BRONTEKST —
★ ★ ★
Bron; www.beautynieuws.nl

Het kan zijn dat je niet goed reageert (allergisch bent of overgevoelig) op scheerschuim/gel. Misschien kan je dan een ander merk proberen?
Het regelmatig scrubben van de geschoren huid kan irritatie en ingegroeide haren voorkomen.
Je kan je insmeren met een lotion/creme/olie om de huid te verzachten na het scheren.

Ikzelf heb een gevoelige huid. Ik gebruik Gilette Venus, met scheerschuim voor de gevoelige huid, vaak als ik mij geschoren heb scrub ik mij met een 'zachte' schrubcreme van de Hema met cashmier extract erin en daarna smeer ik mij in met babyzalf of aloe vera creme (ik kan niet tegen creme's van Niveau en Dove).
★ ★ ★
GEGEVENSBLOK —
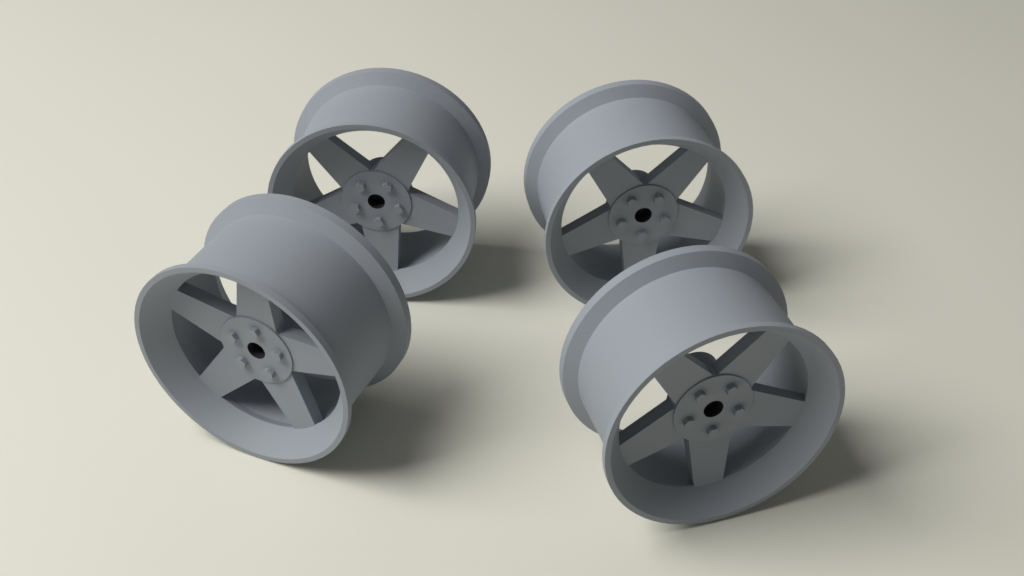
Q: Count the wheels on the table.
★ ★ ★
TAKENLIJST —
1. Beantwoord de volgende vragen over de brontekst.
(a) Wat kan volgens de brontekst irritatie en ingegroeide haren voorkomen?
(b) Bij welke winkel komt de zachte scrubcrème vandaan die in de brontekst wordt genoemd?
(c) Met welke twee middelen smeert de schrijver zich in na het scrubben?
2. Citeer letterlijk het gedeelte van de brontekst dat opent met de woorden "Het regelmatig scrubben" en sluit met "Niveau en Dove).".
De regels hebben niets met de brontekst te maken.

ANTWOORDEN —
1.
(a) Het regelmatig scrubben van de geschoren huid.
(b) De Hema.
(c) Met babyzalf of aloe vera creme.

2.
Het regelmatig scrubben van de geschoren huid kan irritatie en ingegroeide haren voorkomen.
Je kan je insmeren met een lotion/creme/olie om de huid te verzachten na het scheren.

Ikzelf heb een gevoelige huid. Ik gebruik Gilette Venus, met scheerschuim voor de gevoelige huid, vaak als ik mij geschoren heb scrub ik mij met een 'zachte' schrubcreme van de Hema met cashmier extract erin en daarna smeer ik mij in met babyzalf of aloe vera creme (ik kan niet tegen creme's van Niveau en Dove).